Nestling in a green landscape like a pavilion in a park, a colourful contrast to the grey car park which surrounds the towering 1970’s block of Charing Cross Hospital, Maggie’s West London is one of 17 centres at NHS cancer hospitals in the UK providing support to people with cancer and their family and friends. All are designed as exemplar buildings by different architects to provide a new model of care in contrast to the normal institutional hospital environment. The centres are named after Maggie Jencks and mirror her belief that people should not “lose the joy of living in the fear of dying”.
Charing Cross Hospital moved from central London 1973 to its new building in Hammersmith. Designed by Ralph Tubbs, it is a building of its age, with the main fifteen-storey tower in the shape of a cross, along with lower-level buildings and three high-rise residential blocks for medical staff built to the south.
Maggie’s West London, designed by Rogers Stirk Harbour + Partners, won the RIBA Stirling in 2009 and still looks fresh today, while the landscaping designed by Dan Pearson has now matured. Richard Rogers had the concept of a heart nestled in the protective wrap of a building’s four walls. “The idea was to try to minimise the overbearing impact of Charing Cross Hospital. The roof, the landscaping, the hearth inside, the views out, each was to take you away from the hospital and the bustle of the road.” (Richard Rogers).

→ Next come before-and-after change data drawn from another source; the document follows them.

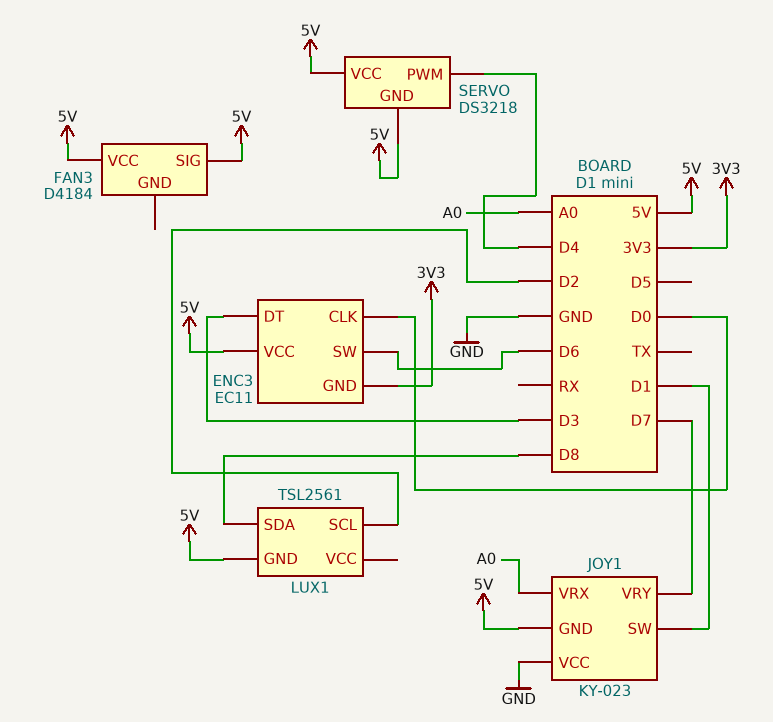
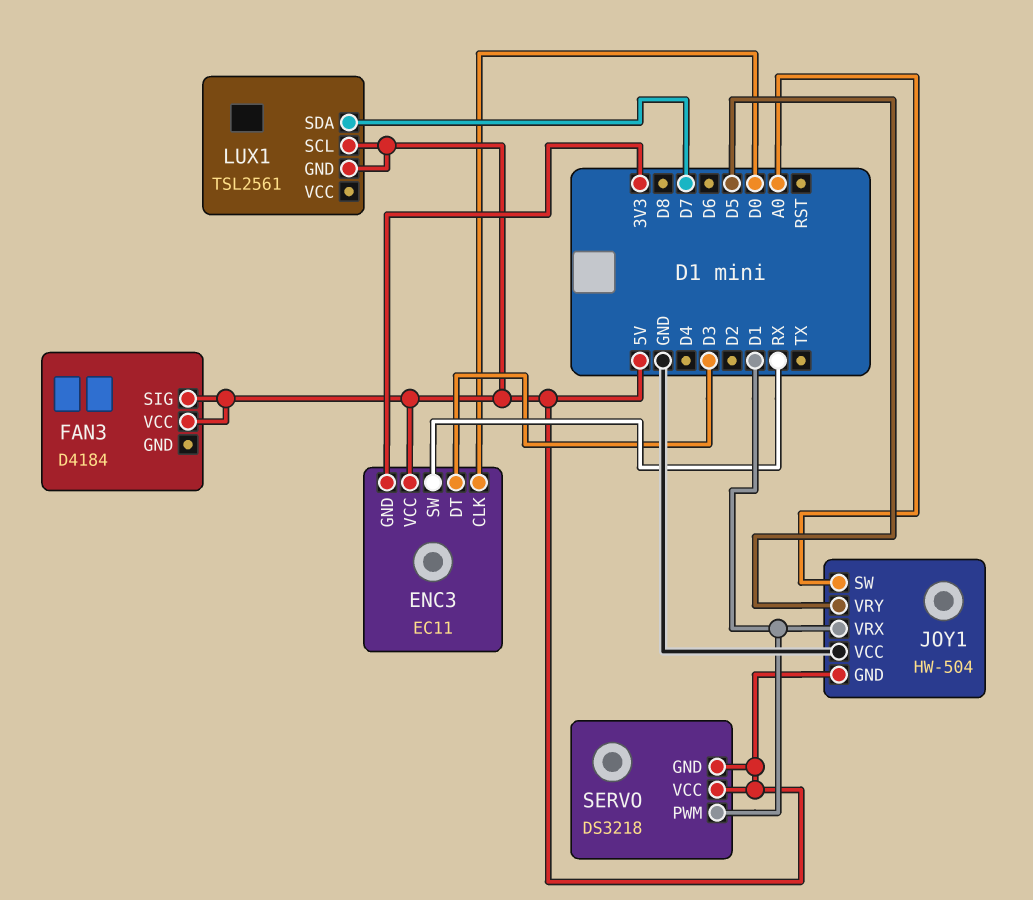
ENC3 pin SW: D6 -> RX
JOY1: KY-023 -> HW-504
JOY1 pin SW: D1 -> A0
JOY1 pin VRX: A0 -> D1
JOY1 pin VRY: D7 -> D5
LUX1 pin SCL: D2 -> 5V
LUX1 pin SDA: D8 -> D7
SERVO pin PWM: D4 -> D1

The Centre is designed to be a welcoming, friendly and flexible ‘open house’ of 370 square metres, arranged around four elements – the protective orange outer walls, the floating roof that helps flood the space with light, the kitchen which is the heart of the building and the meeting, sitting and consulting spaces which are arranged around the central space. The interior design is and relaxing and the landscaping around the building creates informal spaces and is green and lush is in contrast to the adjacent environment - mainly car parking which has compromised the original design of the 1970’s entrance to the hospital with long rectangular ponds, in which Henry Moore’s ‘Working Model for Reclining Figure (Lincoln Center)’ (1963-5) sits unhappily. A more recent sculptural addition is the six metre high statue by Jill Berelowitz in the form of a human spinal column which was installed at the front of the Hospital in 2013. Entitled ‘Core Femme’, the sculpture was presented by a private collector to Imperial College Healthcare Charity Art Collection - ‘a towering image of the body’s central element, the core through which life’s energy flows.’ (Jill Berelowitz)
It is a pity that this hospital environment is so dominated by car parking – and visitors will say that there is not enough for their demands. Why does the NHS not take more inspiration from the thoughtful design of Maggie’s Centres for mainstream hospital design? There are plans to close the hospital building and collocate services elsewhere – controversial as ever – what will happen to Maggie’s and to these sculptures if this happened?